New project studies interaction and emotions in working environment

Tekes is funding the project studying interaction at work among increasing technology.

"Technological developments are fundamentally changing the work environment and the role of people at work.  Once everything that can be automatised has been automatised, the work done by humans will become increasingly focused on the things machines cannot do,” says Katri Saarikivi from the Cognitive Brain Research Unit, who heads the new project entitled “Quantifying Human Experience for Increased Intelligence Within Work Teams and in the Customer Interface."

"One of the most human work duties is interaction with others, and one of the most important work skills is empathy," she adds.

However, current interaction technologies do not yet sufficiently meet the needs of the people who use them.

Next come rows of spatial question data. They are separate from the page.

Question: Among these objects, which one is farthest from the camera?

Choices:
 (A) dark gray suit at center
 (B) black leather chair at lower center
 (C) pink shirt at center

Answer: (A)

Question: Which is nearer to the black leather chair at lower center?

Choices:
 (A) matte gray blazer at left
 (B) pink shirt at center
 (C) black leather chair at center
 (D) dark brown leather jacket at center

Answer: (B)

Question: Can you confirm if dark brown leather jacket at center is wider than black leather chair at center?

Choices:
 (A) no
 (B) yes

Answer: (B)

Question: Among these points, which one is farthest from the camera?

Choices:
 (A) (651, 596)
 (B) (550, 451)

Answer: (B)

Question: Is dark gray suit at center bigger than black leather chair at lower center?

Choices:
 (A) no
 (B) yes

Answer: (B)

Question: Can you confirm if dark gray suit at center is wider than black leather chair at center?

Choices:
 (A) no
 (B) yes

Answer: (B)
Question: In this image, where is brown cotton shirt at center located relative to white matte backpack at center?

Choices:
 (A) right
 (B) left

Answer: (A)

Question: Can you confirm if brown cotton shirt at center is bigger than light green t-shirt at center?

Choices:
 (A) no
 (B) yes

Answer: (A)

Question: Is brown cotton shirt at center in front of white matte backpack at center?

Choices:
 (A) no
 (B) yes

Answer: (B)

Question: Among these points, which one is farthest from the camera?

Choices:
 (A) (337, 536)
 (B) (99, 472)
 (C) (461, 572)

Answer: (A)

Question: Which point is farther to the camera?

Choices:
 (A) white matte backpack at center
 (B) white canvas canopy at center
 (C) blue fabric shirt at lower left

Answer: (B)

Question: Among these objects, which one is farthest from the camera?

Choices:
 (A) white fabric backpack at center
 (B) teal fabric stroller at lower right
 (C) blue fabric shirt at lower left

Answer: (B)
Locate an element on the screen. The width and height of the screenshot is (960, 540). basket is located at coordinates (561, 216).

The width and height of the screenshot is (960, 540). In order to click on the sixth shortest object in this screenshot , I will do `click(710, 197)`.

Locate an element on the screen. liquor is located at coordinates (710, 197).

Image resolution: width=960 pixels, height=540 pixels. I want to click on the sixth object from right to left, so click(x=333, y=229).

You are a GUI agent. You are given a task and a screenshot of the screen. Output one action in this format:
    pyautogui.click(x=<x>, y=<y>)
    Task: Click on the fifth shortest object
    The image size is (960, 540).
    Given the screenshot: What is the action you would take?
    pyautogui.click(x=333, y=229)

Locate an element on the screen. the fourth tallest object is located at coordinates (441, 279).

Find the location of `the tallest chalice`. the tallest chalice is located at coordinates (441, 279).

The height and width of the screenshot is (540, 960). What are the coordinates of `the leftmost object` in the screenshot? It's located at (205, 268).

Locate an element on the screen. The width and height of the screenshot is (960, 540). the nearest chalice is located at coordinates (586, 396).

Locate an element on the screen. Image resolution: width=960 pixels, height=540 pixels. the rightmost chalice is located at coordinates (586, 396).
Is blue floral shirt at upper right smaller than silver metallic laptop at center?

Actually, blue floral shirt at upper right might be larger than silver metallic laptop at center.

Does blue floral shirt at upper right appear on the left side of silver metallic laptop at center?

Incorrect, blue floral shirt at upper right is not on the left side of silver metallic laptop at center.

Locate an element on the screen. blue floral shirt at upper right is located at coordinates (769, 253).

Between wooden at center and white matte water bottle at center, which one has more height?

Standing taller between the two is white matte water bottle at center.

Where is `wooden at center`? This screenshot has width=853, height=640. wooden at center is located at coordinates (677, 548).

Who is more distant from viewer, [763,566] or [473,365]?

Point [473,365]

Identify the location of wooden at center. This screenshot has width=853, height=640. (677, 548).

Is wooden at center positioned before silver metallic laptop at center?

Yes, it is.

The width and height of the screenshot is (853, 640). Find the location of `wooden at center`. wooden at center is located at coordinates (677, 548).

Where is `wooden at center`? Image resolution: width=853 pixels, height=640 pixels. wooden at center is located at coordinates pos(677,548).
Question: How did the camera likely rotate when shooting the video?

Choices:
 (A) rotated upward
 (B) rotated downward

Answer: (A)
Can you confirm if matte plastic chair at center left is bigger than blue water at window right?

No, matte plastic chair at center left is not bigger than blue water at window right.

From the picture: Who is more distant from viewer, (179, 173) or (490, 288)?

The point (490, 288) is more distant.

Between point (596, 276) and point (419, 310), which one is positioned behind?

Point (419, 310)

"The main deficiencies of these tools have to do with the factors that define functional interaction between people: shared contexts, synchronisation and, above all, efficiently conveyed emotion information. This prevents empathy, makes misunderstandings common, decreases the efficiency of shared problem-solving, and prevents cooperation from becoming the best it could be," Saarikivi explains.

The goal of the research project is to generate new information about the mechanisms of efficient interaction. It will create opportunities to enhance digital and face-to-face human interaction and enable the use of emotional information in the design of services, customer experiences and applications.

The research will be conducted in real-world work situations, e.g., by studying interaction in distributed work teams, in virtual reality environments or between a doctor and patient. The study will use the latest emotion technologies, such as biosensors and machine vision.

Coordinated by the University of Helsinki, the project also involves Aalto University and the University of Oulu. The total project budget is approximately €1.5 million, of which the Tekes funding for the University of Helsinki constitutes approximately €430,000, for Aalto University, €250,000 and for the University of Oulu, €190,000.

University of Helsinki participants include Valtteri Wikström, Tommi Makkonen, Mari Tervaniemi, Minna Huotilainen and Silja Martikainen from the Cognitive Brain Research Unit. Aalto University representatives are Professor Teemu Leinonen from the Department of Media and his research group as well as Jari Saramäki, professor of complex systems research. The University of Oulu is represented by Professor Matti Pietikäinen and Professor Guoying Zhao and their group from the Centre for Machine Vision Research.

The consortium also features ten corporate partners: Reaktor, Wunder, IF, Mehiläinen, Fondia, Fira, Avaus, Affecto, Elisa and Wörks.